→ **Source document**
-*-*-

# 300 Cohort - Mortgage has been written down



## MarkMul (29 Sep 2020)

Hi,

It looks like I will be getting redressed using the CBI tracker mortgage redress scheme as opposed to the Ombudsman decision.

My mortgage was written down by €10,500 today, the write down would have been closer to €28K using the Ombudsman formula. 

So it looks like that decision has been made for me - no correspondence from AIB yet on the matter. I'm looking forward to seeing the break down. 

Mark


----------



## Brendan Burgess (29 Sep 2020)

Hi Mark

You won't lose out. 

Let's say that under the Ombudsman formula the  write down would have been €28k and the interest refund would have been 10k giving total redress of €38k. 

Under the Central Bank scheme, the total redress will be at least €38k, but let's say €38k.

You have got a write down of €10,500 so the interest refund will be €27,500 . 

And you can decide what to do with that. You can of course pay it off your mortgage or you might decide with a tracker rate of 1.74% you might prefer to put the cash in your pension. 

Brendan


----------



## MarkMul (29 Sep 2020)

Yes - I am very happy with that Brendan. My mind was on the 38K figure and anything else would be a bonus so Im chuffed we got the CBI scheme, it means it 38K +


----------



## Ericson (29 Sep 2020)

I'm in the same boat. My mortgage was written down by 26K last week (no correspondence re same) but would have been expecting 31.5K under Ombudsman scheme. Actually as I write maybe that is 31k less 5K cheque already received. 

I'm confused now!! I think I'll wait until I get a letter if I ever do


----------



## Brendan Burgess (30 Sep 2020)

Ericson said:


> I think I'll wait until I get a letter if I ever do



I think so.  It's  all very complicated and AIB is difficult to predict.

Brendan


----------



## Brendan Burgess (6 Oct 2020)

Hi Mark or Ericson

I am trying to figure out what is going on here? 

Have you had any correspondence from AIB at all? 

1) I presume that they have told you that you are in the 300 cohort and have sent you a downpayment of €5,000? 

2) The next you saw was a mortgage write down?  But no explanation? 

3) Have they changed your mortgage rate or offered you the new rate? 

If you have received correspondence, could you email it to me at brendan at askaboutmoney dot com 

Thanks


----------



## MarkMul (6 Oct 2020)

-*-*-

→ **Stored data**
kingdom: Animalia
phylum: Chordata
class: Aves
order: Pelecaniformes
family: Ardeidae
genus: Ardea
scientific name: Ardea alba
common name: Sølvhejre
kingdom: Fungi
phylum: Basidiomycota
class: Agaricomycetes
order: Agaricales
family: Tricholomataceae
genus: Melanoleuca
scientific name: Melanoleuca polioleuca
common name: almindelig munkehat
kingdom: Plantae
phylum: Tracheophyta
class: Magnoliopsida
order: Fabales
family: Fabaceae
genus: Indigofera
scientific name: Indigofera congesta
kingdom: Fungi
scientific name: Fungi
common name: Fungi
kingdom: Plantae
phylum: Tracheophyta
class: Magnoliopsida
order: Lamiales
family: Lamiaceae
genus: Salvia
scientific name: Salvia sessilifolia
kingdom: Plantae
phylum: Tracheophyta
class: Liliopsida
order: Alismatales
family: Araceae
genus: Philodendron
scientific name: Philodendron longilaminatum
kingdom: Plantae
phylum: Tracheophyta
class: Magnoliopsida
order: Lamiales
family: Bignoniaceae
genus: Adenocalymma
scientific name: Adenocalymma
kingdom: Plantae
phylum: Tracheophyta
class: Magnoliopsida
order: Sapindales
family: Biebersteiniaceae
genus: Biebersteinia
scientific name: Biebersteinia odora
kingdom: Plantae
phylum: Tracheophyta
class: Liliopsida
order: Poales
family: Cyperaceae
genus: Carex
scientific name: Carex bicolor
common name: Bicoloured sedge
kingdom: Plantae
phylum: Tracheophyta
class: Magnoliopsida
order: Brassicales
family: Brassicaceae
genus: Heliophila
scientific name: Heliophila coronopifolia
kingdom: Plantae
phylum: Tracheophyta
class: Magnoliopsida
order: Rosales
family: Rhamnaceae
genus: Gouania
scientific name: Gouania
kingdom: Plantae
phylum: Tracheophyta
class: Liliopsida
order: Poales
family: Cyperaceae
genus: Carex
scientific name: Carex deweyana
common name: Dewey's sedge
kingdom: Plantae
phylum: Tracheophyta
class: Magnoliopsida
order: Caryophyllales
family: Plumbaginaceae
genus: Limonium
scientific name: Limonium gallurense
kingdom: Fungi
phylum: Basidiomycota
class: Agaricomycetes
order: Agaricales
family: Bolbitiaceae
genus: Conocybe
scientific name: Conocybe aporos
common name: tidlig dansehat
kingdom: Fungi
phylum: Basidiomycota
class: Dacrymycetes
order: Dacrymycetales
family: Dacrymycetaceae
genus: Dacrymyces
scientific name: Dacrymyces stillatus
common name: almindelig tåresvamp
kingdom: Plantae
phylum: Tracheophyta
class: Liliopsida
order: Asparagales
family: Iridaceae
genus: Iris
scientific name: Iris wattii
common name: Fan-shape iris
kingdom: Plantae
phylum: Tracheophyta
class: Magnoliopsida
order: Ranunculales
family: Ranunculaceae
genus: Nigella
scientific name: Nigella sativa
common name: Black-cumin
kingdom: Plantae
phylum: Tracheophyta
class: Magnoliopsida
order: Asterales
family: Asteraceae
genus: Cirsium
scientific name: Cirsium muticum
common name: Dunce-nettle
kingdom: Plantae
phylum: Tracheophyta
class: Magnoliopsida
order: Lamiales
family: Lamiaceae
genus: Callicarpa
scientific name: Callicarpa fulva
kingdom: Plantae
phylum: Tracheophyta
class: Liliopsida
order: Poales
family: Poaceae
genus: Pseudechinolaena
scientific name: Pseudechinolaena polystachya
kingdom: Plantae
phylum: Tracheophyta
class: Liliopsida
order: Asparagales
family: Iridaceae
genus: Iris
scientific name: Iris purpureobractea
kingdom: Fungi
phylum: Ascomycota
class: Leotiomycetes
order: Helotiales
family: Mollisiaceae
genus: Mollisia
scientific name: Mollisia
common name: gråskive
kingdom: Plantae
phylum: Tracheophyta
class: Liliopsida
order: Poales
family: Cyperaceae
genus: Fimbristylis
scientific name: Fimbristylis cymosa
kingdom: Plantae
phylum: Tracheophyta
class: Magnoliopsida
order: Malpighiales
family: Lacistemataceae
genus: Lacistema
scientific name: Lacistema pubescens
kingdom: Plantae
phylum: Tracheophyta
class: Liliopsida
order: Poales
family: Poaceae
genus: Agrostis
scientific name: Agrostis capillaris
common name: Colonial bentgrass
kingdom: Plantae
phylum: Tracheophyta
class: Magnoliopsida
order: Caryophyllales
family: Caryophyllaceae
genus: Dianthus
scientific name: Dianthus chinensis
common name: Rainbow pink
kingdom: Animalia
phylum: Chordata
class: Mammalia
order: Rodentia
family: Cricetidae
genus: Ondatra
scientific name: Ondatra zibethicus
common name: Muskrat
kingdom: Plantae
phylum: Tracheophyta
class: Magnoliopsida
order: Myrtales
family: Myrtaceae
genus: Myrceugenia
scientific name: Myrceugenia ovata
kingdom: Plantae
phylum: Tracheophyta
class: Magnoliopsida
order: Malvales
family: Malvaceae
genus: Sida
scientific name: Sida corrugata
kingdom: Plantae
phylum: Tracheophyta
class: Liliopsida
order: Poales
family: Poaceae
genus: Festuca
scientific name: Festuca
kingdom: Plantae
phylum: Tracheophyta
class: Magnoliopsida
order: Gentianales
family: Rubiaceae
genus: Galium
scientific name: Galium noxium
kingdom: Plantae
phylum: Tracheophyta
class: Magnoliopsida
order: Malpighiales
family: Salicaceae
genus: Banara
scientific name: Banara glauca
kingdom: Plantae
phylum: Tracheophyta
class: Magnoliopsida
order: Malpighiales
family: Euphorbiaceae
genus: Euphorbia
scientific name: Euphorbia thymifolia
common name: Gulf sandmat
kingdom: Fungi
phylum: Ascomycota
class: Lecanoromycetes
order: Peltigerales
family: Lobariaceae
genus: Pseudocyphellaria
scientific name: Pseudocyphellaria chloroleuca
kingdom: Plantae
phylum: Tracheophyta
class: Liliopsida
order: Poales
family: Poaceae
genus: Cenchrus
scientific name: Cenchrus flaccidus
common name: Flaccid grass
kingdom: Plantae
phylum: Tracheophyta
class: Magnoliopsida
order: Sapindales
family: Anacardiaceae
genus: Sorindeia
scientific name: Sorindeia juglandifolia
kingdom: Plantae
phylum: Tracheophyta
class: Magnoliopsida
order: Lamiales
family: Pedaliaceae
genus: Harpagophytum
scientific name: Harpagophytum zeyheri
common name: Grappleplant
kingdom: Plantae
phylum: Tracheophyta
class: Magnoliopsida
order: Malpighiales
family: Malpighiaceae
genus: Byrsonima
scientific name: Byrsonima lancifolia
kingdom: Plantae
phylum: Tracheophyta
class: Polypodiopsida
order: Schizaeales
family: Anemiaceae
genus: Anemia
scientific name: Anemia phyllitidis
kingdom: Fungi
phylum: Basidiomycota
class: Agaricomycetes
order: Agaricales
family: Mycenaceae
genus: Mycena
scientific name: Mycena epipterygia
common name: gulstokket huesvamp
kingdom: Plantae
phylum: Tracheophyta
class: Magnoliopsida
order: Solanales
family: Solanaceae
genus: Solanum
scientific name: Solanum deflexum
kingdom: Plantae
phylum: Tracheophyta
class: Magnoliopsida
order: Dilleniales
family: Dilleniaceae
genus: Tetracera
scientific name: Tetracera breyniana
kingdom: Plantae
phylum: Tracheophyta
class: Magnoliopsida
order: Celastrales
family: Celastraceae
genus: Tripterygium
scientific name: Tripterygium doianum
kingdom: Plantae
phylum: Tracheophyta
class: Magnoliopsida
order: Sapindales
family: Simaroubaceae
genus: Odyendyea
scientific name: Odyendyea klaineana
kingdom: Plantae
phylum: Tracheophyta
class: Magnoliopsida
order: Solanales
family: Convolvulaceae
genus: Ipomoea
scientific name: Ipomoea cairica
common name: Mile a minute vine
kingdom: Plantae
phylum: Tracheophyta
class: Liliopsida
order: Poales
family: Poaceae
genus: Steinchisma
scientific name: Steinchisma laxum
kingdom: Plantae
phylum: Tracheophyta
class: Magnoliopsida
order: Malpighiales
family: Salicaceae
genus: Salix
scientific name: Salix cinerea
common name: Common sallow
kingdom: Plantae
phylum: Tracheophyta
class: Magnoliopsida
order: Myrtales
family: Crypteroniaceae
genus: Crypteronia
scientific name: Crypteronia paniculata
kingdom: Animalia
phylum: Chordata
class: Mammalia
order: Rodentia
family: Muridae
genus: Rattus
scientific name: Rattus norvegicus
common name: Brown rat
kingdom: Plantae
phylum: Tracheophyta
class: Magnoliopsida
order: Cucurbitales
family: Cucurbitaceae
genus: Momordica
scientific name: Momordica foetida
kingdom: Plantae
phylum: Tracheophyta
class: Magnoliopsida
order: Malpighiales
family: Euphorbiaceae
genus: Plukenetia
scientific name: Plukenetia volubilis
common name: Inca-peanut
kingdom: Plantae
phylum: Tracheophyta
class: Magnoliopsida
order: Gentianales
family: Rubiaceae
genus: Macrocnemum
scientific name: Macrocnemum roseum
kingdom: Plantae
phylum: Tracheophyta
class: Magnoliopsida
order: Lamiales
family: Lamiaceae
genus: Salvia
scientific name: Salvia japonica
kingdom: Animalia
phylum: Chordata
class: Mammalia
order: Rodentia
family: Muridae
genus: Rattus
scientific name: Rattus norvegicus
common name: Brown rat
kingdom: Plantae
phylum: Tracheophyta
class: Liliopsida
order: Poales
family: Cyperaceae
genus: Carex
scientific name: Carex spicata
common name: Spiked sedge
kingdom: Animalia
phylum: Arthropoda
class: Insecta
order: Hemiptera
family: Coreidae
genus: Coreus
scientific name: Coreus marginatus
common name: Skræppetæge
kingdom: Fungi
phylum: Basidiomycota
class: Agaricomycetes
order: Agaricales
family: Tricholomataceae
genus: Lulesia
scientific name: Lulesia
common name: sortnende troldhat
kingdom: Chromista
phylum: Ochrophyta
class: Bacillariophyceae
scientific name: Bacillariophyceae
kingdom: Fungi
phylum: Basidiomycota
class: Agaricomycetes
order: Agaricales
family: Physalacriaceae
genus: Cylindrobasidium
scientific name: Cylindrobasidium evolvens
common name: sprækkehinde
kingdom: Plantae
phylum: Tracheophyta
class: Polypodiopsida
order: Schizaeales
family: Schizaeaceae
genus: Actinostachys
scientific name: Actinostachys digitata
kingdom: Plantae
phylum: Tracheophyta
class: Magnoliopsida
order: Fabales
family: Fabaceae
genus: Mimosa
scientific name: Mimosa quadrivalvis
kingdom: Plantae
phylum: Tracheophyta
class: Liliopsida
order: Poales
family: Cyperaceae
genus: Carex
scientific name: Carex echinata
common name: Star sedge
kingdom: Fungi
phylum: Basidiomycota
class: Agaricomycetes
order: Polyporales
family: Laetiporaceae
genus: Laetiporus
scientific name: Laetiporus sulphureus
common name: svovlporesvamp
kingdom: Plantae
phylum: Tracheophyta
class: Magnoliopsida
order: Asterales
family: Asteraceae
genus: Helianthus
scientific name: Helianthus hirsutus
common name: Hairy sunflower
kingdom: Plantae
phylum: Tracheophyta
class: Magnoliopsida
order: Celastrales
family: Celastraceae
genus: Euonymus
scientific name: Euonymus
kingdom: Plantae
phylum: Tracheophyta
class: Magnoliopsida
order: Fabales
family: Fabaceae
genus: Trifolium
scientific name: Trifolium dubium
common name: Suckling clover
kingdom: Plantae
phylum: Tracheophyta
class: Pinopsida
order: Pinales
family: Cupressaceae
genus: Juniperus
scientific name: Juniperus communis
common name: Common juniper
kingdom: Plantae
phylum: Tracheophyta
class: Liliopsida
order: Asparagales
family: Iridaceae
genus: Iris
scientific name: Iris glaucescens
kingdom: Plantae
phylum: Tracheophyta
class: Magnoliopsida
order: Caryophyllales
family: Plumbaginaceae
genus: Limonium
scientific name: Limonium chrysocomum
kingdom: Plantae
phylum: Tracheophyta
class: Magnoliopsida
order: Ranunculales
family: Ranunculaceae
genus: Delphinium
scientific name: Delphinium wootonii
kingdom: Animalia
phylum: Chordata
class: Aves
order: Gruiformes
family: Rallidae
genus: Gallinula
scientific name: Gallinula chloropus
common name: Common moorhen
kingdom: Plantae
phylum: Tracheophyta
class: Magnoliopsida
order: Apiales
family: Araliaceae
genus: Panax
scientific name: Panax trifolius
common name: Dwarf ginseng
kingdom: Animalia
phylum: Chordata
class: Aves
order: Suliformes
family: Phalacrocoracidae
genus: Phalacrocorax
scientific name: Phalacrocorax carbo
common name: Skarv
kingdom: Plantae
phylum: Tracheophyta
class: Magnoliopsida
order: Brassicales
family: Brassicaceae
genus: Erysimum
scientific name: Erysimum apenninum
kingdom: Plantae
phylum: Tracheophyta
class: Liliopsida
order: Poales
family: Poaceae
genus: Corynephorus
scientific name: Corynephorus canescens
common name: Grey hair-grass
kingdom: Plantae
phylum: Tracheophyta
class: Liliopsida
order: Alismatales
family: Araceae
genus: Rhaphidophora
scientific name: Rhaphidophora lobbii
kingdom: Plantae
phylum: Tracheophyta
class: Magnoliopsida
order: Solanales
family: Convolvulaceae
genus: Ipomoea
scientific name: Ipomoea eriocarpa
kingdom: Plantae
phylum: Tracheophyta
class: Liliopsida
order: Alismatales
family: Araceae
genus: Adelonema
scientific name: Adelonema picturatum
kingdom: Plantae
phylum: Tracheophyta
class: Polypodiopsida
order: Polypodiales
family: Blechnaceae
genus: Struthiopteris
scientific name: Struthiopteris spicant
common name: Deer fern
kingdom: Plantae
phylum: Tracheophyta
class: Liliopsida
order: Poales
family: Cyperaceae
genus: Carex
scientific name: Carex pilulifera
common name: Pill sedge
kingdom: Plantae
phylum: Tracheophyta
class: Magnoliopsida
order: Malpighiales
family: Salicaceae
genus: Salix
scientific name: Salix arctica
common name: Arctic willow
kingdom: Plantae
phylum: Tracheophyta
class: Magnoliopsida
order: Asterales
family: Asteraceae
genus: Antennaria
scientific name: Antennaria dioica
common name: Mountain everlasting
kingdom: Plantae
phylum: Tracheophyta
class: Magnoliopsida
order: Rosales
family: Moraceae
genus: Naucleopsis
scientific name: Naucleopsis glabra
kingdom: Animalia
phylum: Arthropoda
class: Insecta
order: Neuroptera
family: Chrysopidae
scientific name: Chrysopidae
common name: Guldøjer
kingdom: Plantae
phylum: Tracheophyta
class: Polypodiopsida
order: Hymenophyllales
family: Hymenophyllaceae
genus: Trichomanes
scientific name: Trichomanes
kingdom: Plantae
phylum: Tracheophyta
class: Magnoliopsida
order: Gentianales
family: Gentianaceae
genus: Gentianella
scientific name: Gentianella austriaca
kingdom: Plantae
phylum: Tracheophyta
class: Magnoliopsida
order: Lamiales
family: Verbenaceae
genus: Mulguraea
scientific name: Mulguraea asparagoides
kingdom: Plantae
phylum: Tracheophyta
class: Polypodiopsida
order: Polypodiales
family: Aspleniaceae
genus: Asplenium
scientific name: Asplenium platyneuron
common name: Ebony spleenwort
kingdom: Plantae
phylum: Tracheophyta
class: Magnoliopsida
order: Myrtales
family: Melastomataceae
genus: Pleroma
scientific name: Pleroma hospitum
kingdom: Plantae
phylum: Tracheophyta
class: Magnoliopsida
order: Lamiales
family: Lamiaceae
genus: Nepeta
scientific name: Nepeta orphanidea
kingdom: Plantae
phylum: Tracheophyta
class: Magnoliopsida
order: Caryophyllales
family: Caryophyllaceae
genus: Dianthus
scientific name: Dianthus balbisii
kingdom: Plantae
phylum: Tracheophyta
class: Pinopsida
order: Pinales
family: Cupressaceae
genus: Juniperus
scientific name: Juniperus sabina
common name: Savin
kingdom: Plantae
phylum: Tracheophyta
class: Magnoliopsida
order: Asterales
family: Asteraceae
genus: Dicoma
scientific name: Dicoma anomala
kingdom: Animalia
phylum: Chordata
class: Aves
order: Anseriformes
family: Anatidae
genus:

-*-*-

→ **Task set**
(A) List the usernames of everyone who posts in the mortgage redress thread.
(B) Carry on the mortgage redress thread from the point where it stops.

→ **Replies**
(A) MarkMul, Brendan Burgess, Ericson

(B)
Brendan Burgess said:


> Hi Mark or Ericson
> 
> I am trying to figure out what is going on here?
> 
> ...


Hi Brendan,

1) I presume that they have told you that you are in the 300 cohort and have sent you a downpayment of €5,000?
Yes, got the cheque for 5K the first week of September

2) The next you saw was a mortgage write down?  But no explanation?
Correct - mortgage written down 22/09 by a value that suggests outside the FIPSO agreement and in line with the 'regular' CBI protocol.
No correspondence for AIB

3) Have they changed your mortgage rate or offered you the new rate?
Yes - applied 08/09. No correspondence 

The only correspondence I got was the original one with the 5K cheque. Let me know if you want me to email that to you

regards,
Mark


----------



## Brendan Burgess (6 Oct 2020)

Thanks Mark

This is the main part of the letter which was sent with the €5k cheque.


----------



## Brendan Burgess (6 Oct 2020)

MarkMul said:


> 3) Have they changed your mortgage rate or offered you the new rate?
> Yes - applied 08/09. No correspondence



Hi Mark
What rate were you on?

What rate did they reduce it to? 

Brendan


----------



## brian1 (6 Oct 2020)

In case it helps Brendan.

I'm one of the 300 (confirmed by phone) and so far:

- Received cheque for €5,000, needed to be sent back for re-issue as in both names, haven't gotten it back yet.
- Mortgage rate reduced to 1.74% from the standard variable (I think 2.95%), no correspondence from AIB about this change.
- Got a "TRACKER REFUND" write down on mortgage a couple of days later, no correspondence from AIB about this change.

Based on the calculator, the write down looks to be the interest element, or pretty close to that. So I'm assuming I'm under the Central Bank scheme.

Haven't gotten any correspondence from AIB beyond what came with the €5000 cheque.


----------



## Ericson (8 Oct 2020)

Brendan Burgess said:


> Hi Mark or Ericson
> 
> I am trying to figure out what is going on here?
> 
> ...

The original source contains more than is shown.